The year is 2013 and BMW has just launched the i3 electric car. Cast your mind back: the world was mercifully free of Covid, we were still three years away from teenagers TikToking, Prince Harry was mates with his brother and no one had yet thought that chucking a bucket of iced water over your head would lead to millions in charity donations.
It feels like a lifetime ago, and in-car terms it was. Nine years is a life cycle and a half in most model runs, yet here we are today, still looking at a new i3 and still marvelling at it. And mourning it, because production will end in July.
It has been tipped as a future classic, no less than in our recent Autocar-Beaulieu Future Classics competition, and little wonder. There were other EVs before the i3 (heck, BMW itself had one with the Mini E trial fleet), but the i3 is the one that felt - and still feels - like it defined an era. A movement, even.

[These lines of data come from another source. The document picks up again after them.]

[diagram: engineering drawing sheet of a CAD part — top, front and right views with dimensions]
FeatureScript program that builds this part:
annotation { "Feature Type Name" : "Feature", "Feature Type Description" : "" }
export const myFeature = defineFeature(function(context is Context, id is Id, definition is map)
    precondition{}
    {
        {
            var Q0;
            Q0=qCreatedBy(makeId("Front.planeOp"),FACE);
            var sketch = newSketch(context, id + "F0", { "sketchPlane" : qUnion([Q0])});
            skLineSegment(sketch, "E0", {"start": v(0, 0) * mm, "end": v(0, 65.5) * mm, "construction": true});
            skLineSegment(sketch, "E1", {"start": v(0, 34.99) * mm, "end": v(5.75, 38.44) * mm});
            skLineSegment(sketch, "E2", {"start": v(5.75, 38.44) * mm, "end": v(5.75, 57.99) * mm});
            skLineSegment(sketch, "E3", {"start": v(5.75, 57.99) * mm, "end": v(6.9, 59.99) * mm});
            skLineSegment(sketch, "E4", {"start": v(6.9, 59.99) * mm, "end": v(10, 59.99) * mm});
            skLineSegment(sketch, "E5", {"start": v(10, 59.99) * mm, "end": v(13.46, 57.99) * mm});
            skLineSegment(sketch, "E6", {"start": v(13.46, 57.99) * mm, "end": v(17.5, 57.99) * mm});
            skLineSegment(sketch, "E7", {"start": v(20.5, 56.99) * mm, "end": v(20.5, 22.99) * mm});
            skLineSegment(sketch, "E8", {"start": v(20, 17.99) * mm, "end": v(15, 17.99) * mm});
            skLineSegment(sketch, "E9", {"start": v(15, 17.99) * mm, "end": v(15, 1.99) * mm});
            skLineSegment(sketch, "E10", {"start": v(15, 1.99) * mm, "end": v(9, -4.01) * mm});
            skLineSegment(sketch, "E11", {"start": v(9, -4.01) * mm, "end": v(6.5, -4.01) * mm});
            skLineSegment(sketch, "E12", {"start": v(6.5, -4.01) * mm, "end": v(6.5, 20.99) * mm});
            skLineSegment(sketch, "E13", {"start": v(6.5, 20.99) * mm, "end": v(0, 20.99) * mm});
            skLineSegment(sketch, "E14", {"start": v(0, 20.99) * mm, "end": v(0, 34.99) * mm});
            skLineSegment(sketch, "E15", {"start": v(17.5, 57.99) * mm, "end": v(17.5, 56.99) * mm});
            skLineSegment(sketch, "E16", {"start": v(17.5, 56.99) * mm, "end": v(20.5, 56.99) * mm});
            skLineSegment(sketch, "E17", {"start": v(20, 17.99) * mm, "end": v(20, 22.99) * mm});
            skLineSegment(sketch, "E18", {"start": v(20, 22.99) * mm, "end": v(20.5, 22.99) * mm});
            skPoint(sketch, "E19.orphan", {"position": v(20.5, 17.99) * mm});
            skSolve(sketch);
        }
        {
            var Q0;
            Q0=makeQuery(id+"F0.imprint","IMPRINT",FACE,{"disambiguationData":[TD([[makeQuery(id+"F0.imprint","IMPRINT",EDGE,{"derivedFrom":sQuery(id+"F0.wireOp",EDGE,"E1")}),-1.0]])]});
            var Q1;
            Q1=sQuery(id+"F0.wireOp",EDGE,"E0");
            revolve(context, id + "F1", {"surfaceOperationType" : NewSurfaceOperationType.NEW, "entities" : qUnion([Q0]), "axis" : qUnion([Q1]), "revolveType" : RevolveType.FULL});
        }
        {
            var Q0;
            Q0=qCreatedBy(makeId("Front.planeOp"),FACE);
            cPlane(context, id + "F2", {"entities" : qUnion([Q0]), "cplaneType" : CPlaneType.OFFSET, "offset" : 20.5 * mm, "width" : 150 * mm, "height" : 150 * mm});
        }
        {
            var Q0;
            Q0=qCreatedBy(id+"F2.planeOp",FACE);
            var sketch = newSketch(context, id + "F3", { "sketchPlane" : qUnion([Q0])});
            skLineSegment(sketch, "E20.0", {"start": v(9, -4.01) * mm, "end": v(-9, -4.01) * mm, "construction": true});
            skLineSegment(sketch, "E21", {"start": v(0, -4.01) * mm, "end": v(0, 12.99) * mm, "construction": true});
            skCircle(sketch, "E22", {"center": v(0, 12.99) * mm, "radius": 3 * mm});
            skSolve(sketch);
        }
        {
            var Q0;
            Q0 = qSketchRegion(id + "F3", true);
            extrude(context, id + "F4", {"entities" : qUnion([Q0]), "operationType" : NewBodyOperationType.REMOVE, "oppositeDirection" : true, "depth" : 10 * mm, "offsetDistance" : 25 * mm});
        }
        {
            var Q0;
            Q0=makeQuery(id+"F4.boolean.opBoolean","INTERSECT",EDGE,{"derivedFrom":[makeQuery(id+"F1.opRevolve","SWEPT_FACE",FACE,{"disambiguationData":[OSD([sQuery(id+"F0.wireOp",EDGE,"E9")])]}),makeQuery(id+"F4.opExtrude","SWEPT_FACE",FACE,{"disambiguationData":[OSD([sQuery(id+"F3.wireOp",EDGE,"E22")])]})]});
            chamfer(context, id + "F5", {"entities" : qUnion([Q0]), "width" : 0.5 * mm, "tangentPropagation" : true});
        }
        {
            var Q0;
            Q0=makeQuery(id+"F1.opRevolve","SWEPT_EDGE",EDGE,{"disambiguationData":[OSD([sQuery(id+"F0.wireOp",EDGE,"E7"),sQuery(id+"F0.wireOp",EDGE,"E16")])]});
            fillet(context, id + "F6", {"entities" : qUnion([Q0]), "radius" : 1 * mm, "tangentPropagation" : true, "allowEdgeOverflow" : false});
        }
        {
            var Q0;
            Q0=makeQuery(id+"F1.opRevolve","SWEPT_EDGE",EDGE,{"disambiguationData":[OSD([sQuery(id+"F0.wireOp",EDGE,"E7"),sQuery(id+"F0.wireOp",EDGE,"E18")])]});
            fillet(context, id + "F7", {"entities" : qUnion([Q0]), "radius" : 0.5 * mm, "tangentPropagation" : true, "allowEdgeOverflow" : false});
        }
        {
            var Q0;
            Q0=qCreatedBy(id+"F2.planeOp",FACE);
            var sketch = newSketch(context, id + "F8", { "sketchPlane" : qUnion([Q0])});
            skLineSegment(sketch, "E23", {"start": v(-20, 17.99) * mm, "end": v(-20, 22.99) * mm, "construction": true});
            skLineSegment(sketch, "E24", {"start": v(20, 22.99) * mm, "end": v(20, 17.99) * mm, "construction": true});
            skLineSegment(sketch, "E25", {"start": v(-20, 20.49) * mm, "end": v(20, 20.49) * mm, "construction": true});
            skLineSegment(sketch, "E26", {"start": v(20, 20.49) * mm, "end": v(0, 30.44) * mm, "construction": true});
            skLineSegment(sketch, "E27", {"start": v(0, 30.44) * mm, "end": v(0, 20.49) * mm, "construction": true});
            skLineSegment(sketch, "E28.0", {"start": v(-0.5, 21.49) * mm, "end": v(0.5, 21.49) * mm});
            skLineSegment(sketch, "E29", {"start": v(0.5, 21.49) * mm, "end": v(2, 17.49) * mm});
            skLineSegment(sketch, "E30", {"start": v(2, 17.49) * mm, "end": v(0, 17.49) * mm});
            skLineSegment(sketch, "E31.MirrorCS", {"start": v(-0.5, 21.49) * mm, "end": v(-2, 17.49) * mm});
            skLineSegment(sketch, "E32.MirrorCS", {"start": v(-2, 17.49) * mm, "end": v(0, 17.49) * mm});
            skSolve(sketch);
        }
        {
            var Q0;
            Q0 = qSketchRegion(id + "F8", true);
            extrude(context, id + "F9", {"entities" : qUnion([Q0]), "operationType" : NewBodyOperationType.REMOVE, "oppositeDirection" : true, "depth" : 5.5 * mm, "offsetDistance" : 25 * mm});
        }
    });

Why? I think it's due to the integrity of the idea: the i3 was born electric.
In 2010, BMW unveiled the Megacity concept (and later used it at the London Olympics) as a radical carbon-fiber-reinforced-plastic (CFRP) passenger cell atop an aluminium chassis - a system that was so structurally strong it didn't need B-pillars. Hence the amazing rear-hinged rear doors were possible.
The key thing is that the production car stuck to that mantra, with the same focus on sustainability, recycled materials and those doors, which had made the original concept such a head-turner.
The CFRP passenger cell remained, so the i3 is a featherweight by EV standards: just 90kg, even with the bigger, modern battery on board. The Renault Zoe from 2012 weighed 1465kg – 300kg more than the i3 from the same period.